- [EXERCISE INSTRUCTIONS] Repeat the listing beneath this line exactly, keeping every character.

··· MATERIAL TO PROCESS

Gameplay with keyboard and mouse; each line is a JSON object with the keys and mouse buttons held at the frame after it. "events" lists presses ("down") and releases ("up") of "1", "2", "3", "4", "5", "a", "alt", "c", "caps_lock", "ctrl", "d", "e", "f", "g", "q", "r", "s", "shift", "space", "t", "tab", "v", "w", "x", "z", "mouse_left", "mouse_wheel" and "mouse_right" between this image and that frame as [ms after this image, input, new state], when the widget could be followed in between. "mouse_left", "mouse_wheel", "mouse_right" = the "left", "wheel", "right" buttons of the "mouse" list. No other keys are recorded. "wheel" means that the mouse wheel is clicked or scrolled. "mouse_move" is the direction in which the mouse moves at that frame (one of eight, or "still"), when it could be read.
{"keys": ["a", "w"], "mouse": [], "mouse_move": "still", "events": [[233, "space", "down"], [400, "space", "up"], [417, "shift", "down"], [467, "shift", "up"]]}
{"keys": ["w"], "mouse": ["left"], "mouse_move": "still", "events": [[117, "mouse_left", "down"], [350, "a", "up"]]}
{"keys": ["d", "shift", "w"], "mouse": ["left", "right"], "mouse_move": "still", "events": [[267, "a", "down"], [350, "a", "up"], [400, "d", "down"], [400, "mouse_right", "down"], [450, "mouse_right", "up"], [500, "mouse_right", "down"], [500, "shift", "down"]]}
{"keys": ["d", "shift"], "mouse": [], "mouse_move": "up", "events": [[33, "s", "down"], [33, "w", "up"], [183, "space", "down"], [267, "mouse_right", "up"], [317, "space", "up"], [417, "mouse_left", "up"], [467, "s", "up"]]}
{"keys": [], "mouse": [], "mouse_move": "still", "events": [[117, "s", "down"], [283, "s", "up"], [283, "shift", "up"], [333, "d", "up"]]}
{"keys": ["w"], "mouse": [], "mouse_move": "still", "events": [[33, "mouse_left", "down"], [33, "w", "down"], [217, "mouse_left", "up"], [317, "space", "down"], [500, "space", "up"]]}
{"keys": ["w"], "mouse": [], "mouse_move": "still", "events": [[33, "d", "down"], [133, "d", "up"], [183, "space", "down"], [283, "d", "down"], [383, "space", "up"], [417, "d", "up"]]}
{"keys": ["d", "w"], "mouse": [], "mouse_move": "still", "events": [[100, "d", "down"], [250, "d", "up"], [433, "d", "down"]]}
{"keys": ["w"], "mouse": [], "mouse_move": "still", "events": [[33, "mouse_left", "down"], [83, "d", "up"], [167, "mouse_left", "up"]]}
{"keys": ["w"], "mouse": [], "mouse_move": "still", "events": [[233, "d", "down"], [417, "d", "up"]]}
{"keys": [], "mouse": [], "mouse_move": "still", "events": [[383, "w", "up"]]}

······

- [EXPECTED ANSWER]
Gameplay with keyboard and mouse; each line is a JSON object with the keys and mouse buttons held at the frame after it. "events" lists presses ("down") and releases ("up") of "1", "2", "3", "4", "5", "a", "alt", "c", "caps_lock", "ctrl", "d", "e", "f", "g", "q", "r", "s", "shift", "space", "t", "tab", "v", "w", "x", "z", "mouse_left", "mouse_wheel" and "mouse_right" between this image and that frame as [ms after this image, input, new state], when the widget could be followed in between. "mouse_left", "mouse_wheel", "mouse_right" = the "left", "wheel", "right" buttons of the "mouse" list. No other keys are recorded. "wheel" means that the mouse wheel is clicked or scrolled. "mouse_move" is the direction in which the mouse moves at that frame (one of eight, or "still"), when it could be read.
{"keys": ["a", "w"], "mouse": [], "mouse_move": "still", "events": [[233, "space", "down"], [400, "space", "up"], [417, "shift", "down"], [467, "shift", "up"]]}
{"keys": ["w"], "mouse": ["left"], "mouse_move": "still", "events": [[117, "mouse_left", "down"], [350, "a", "up"]]}
{"keys": ["d", "shift", "w"], "mouse": ["left", "right"], "mouse_move": "still", "events": [[267, "a", "down"], [350, "a", "up"], [400, "d", "down"], [400, "mouse_right", "down"], [450, "mouse_right", "up"], [500, "mouse_right", "down"], [500, "shift", "down"]]}
{"keys": ["d", "shift"], "mouse": [], "mouse_move": "up", "events": [[33, "s", "down"], [33, "w", "up"], [183, "space", "down"], [267, "mouse_right", "up"], [317, "space", "up"], [417, "mouse_left", "up"], [467, "s", "up"]]}
{"keys": [], "mouse": [], "mouse_move": "still", "events": [[117, "s", "down"], [283, "s", "up"], [283, "shift", "up"], [333, "d", "up"]]}
{"keys": ["w"], "mouse": [], "mouse_move": "still", "events": [[33, "mouse_left", "down"], [33, "w", "down"], [217, "mouse_left", "up"], [317, "space", "down"], [500, "space", "up"]]}
{"keys": ["w"], "mouse": [], "mouse_move": "still", "events": [[33, "d", "down"], [133, "d", "up"], [183, "space", "down"], [283, "d", "down"], [383, "space", "up"], [417, "d", "up"]]}
{"keys": ["d", "w"], "mouse": [], "mouse_move": "still", "events": [[100, "d", "down"], [250, "d", "up"], [433, "d", "down"]]}
{"keys": ["w"], "mouse": [], "mouse_move": "still", "events": [[33, "mouse_left", "down"], [83, "d", "up"], [167, "mouse_left", "up"]]}
{"keys": ["w"], "mouse": [], "mouse_move": "still", "events": [[233, "d", "down"], [417, "d", "up"]]}
{"keys": [], "mouse": [], "mouse_move": "still", "events": [[383, "w", "up"]]}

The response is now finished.